Supervisor System

A collaborative space for Webstaurant Store’s enterprise customers at to manage their orders, spending, and teams

Problem

The Supervisor System enabled customers with multiple businesses or locations to manage orders and spending, but customer feedback revealed that it no longer supported the complexity of growing teams, purchasing workflows, or compliance needs.

Solution

In response, my teammate Kate Renda and I led a full system rewrite, introducing enterprise-level features such as hierarchical team structures, shared assets, spending controls, and clearly defined roles and permissions—all delivered within a scalable, intuitive interface.

Goals

Over a four-month timeline, I collaborated with software engineers and the marketing director. After informally gathering feedback from managers and retail employees about their vision for a wiki that could scale with growth, the marketing director and I defined the project goals.
Create a tiered structure to support multiple teams within an enterprise
Support shared assets, including addresses, payment methods, and membership subscriptions
Refresh the existing UI to support new, complex interactions and features

Simple Experience, Complex UI

The core challenge was turning complex, data-heavy UX into a simple, intuitive UI for non-technical users.
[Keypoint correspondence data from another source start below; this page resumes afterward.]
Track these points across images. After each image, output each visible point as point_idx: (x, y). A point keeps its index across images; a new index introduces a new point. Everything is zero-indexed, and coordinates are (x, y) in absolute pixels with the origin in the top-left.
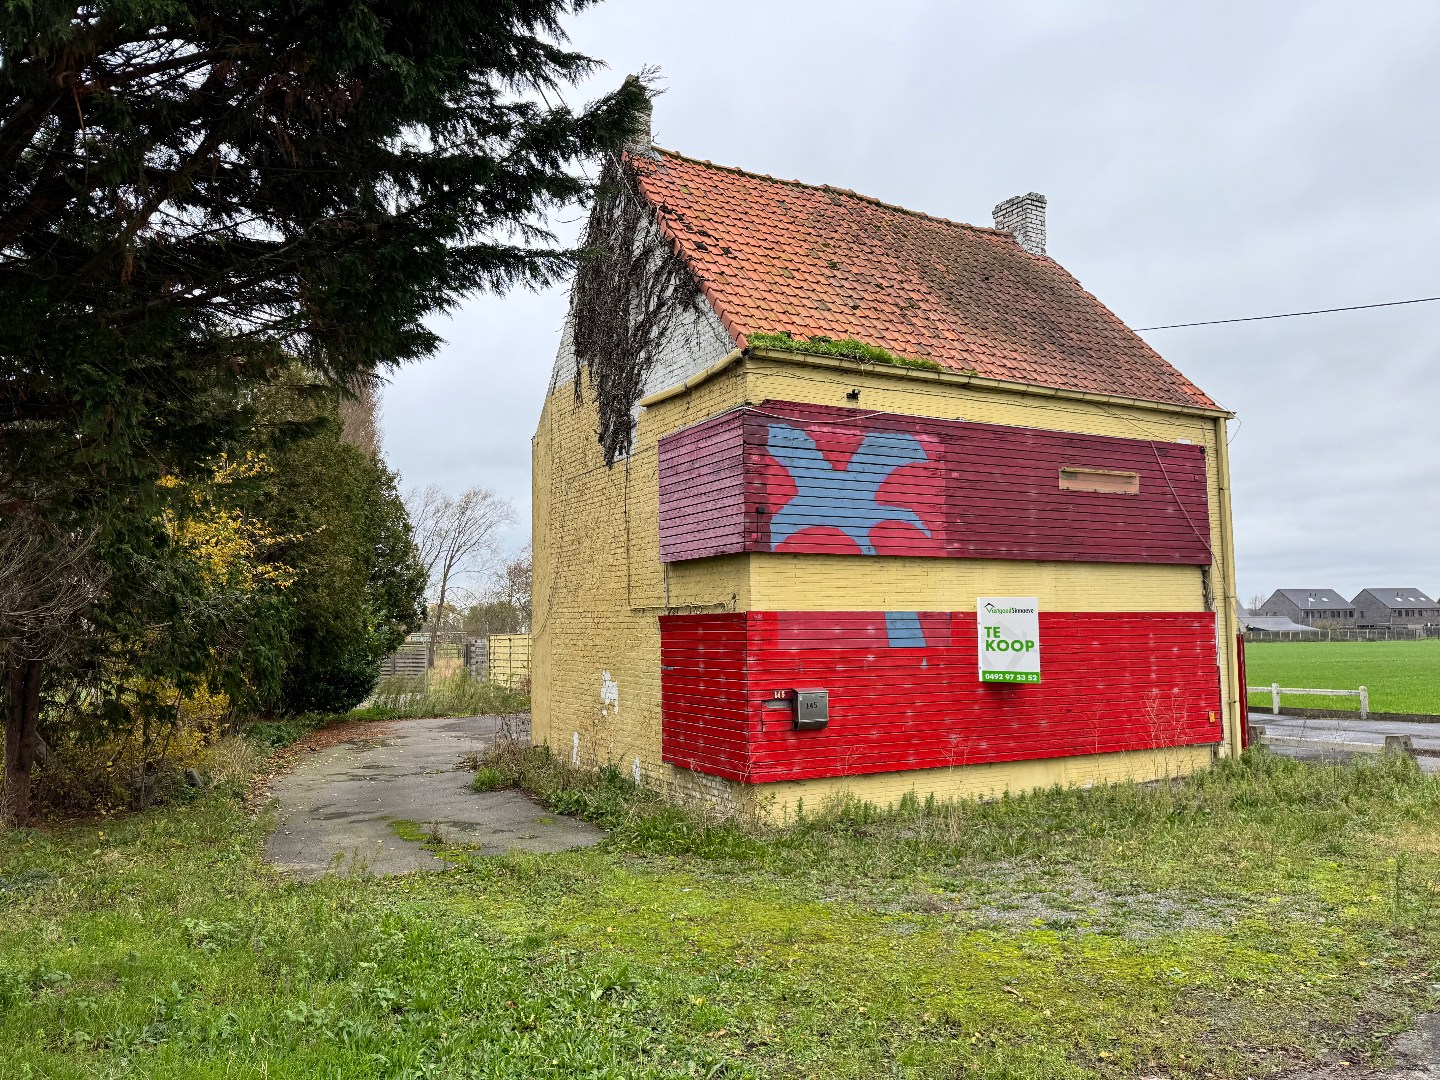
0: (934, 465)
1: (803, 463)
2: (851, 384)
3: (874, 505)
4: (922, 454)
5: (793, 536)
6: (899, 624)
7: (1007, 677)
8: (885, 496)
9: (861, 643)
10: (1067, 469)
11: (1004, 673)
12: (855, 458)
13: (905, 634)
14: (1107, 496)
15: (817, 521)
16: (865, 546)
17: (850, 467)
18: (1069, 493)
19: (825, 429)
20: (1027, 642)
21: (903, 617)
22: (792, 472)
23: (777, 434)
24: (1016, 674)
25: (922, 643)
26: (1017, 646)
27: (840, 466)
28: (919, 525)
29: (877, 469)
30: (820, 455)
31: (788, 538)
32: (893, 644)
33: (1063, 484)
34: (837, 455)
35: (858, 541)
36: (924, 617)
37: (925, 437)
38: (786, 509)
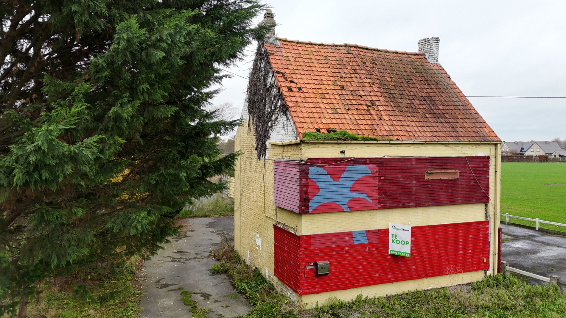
0: (374, 175)
1: (322, 180)
2: (342, 148)
3: (350, 193)
4: (370, 172)
5: (317, 207)
6: (358, 236)
8: (353, 189)
9: (343, 244)
10: (429, 172)
12: (342, 176)
13: (360, 239)
14: (444, 180)
15: (327, 201)
17: (340, 179)
18: (429, 181)
19: (331, 167)
21: (359, 233)
22: (318, 183)
23: (313, 170)
25: (367, 242)
27: (336, 180)
28: (367, 198)
30: (329, 176)
31: (316, 208)
32: (355, 243)
33: (427, 177)
34: (335, 176)
35: (343, 206)
36: (368, 232)
37: (371, 165)
38: (315, 197)
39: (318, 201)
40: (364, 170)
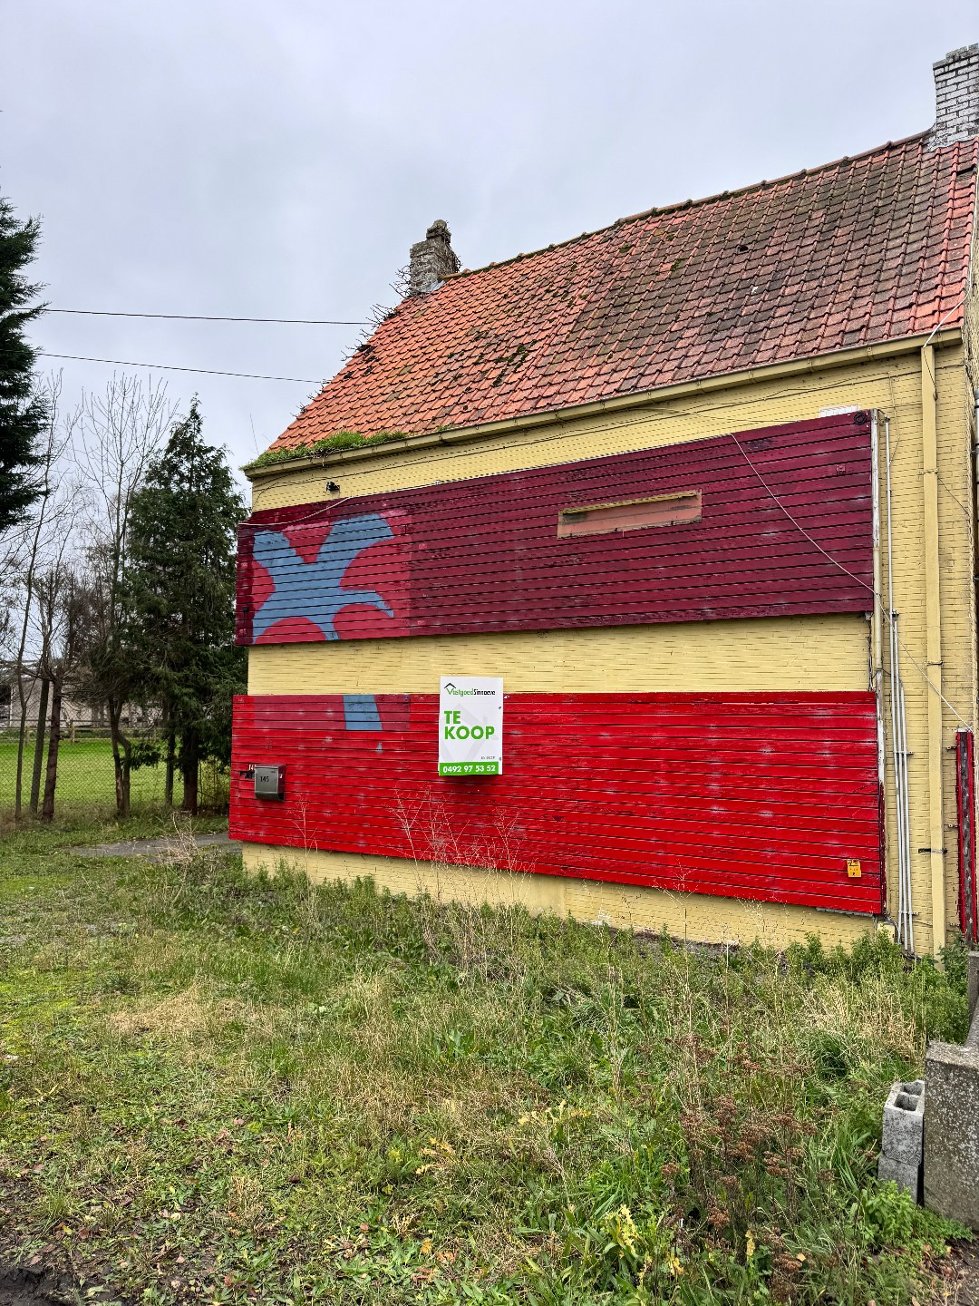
0: (400, 540)
1: (280, 562)
2: (334, 476)
3: (339, 591)
4: (388, 531)
5: (269, 629)
6: (356, 708)
7: (466, 768)
8: (350, 581)
9: (321, 725)
10: (570, 511)
11: (463, 764)
12: (323, 549)
13: (362, 717)
14: (632, 534)
15: (288, 613)
16: (328, 630)
17: (319, 558)
18: (572, 540)
19: (298, 527)
20: (487, 728)
21: (360, 701)
22: (271, 571)
23: (262, 539)
24: (475, 764)
25: (378, 727)
26: (477, 733)
27: (311, 559)
28: (381, 605)
29: (343, 555)
30: (294, 551)
31: (266, 632)
32: (350, 727)
33: (563, 531)
34: (307, 550)
35: (322, 627)
36: (381, 699)
37: (392, 513)
38: (266, 606)
39: (272, 614)
40: (376, 528)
I designed compact, modular visual elements that could display interactive data clearly without overwhelming the interface.

Mobile Experience

User interviews showed that most customers used the system on desktop. I prioritized the desktop experience, carefully choosing which information and actions to surface and which to hide on mobile, ensuring the design scaled cleanly across devices.
Overcoming Mistakes
Early UI decisions slowed progress, including skipping wireframes and using cards where tables were more appropriate. These setbacks reinforced the importance of evidence-based design and aligning solutions with user expectations—even when challenging initial direction.
Applying these lessons, I partnered closely with development and stakeholders to iterate and release the MVP in phases. This approach reduced ambiguity, improved cross-functional collaboration, and kept the project moving forward on a realistic timeline.